Site-specific coupling to small-molecule chromophores as reporters for protein degradation. (a) A model describing total cell fluorescence (TCF) changes as a result of protein degradation and subsequent cellular export of fragments. P refers to the labeled protein, F to the labeled degradation fragments, k₁ to the degradation rate constant and k₂ to the overall export rate constant. (b) TCF of single cells upon microinjection of dyes containing a maleimide group, quenched before injection with excess β-mercaptoethanol.
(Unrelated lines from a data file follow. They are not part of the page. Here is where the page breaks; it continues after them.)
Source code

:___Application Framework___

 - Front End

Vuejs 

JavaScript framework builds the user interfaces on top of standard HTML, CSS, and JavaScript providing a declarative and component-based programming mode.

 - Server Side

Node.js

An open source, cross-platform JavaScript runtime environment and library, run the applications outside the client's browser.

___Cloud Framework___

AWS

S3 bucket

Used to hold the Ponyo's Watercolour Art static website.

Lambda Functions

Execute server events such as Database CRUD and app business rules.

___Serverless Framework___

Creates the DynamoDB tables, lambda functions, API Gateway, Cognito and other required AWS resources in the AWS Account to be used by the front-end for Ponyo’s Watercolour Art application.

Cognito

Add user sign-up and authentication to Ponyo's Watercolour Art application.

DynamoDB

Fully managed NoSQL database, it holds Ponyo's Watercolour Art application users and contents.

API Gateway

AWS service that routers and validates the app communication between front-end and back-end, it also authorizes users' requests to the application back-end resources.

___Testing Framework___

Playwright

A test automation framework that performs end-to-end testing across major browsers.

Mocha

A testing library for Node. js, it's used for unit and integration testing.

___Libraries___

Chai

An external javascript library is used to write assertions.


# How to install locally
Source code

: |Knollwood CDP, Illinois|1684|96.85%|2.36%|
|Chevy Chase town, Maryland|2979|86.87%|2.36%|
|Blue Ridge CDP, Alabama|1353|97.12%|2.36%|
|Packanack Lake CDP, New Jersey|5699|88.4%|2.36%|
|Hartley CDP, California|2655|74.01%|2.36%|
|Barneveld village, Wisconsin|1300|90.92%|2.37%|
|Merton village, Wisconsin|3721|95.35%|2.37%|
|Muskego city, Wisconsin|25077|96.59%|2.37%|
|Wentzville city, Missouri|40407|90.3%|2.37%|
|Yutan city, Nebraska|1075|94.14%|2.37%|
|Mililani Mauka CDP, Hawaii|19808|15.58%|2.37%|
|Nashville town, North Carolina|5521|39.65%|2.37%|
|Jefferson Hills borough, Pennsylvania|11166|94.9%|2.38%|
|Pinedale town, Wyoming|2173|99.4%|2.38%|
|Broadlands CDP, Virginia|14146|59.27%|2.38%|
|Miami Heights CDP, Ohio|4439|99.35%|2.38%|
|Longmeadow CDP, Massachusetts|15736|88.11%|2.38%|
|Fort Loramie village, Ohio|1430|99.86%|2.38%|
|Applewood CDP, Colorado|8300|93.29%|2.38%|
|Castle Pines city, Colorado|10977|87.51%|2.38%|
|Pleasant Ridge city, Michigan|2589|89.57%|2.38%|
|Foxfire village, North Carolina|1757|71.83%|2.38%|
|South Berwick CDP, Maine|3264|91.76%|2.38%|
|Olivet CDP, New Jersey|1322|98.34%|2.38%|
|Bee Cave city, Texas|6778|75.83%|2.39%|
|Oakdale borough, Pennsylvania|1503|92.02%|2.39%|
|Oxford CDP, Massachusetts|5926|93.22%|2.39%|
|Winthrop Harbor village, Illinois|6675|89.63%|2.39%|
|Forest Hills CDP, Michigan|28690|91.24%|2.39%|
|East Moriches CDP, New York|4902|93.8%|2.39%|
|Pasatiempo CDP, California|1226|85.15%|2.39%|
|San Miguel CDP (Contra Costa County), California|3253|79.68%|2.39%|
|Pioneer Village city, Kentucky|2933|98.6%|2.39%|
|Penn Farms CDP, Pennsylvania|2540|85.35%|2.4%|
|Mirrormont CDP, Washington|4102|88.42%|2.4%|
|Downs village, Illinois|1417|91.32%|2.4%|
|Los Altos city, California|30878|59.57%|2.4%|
The black line indicates the averaged degradation rate from an exponential decay model with a non-zero plateau parameter. (c) eGFP degradation was followed simultaneously by its intrinsic fluorescence and by an attached dye (indicated next to the orange arrow). eGFP fluorescence as a function of time is shown with dashed blue lines, while solid orange lines indicate dye signal. Black lines indicate simulated signal changes for a cell with averaged degradation rate (dashed, eGFP fluorescence; solid, respective dye fluorescence). The simple exponential decay model was used, except for eGFP coupled to Cy5-4 and co-injected with a bioPROTAC (see main text), where a free plateau parameter was introduced for fitting. Top row, Cy5-2; middle row, Cy5-4; bottom row, TMR. (d) Correlation between the degradation rate determined by loss of GFP fluorescence and from loss of fluorescence of small-molecule dyes attached to GFP. A perfect correlation would be indicated by the dashed grey line going through zero, while the linear regression line is shown in black. Top row, Cy5-2; middle row, Cy5-4; bottom row, TMR. (e) Simulated TCF data assuming a fixed degradation rate constant of a protein with a 30 min half-life and a range of dye export rates. Top, actual kinetics; bottom, apparent kinetics, if the observed traces are normalized at the first measured point after 0.5 h. (f) The difference between true and fitted simulated data using a first order exponential decay model is plotted against the dye export rates. The result of fitting with the exclusion of the first 30 min after injection is indicated in black, whereas fitting of data from the injection start is shown in grey. (g) Measured dye export rates. (h) Bar heights indicate averaged degradation rate constants based on eGFP (blue, left bar) or dye signal (orange, right bar); “Degr.” denotes bioPROTAC (see main text). (i) Calculated partition coefficient (cLogP) versus observed dye export rate.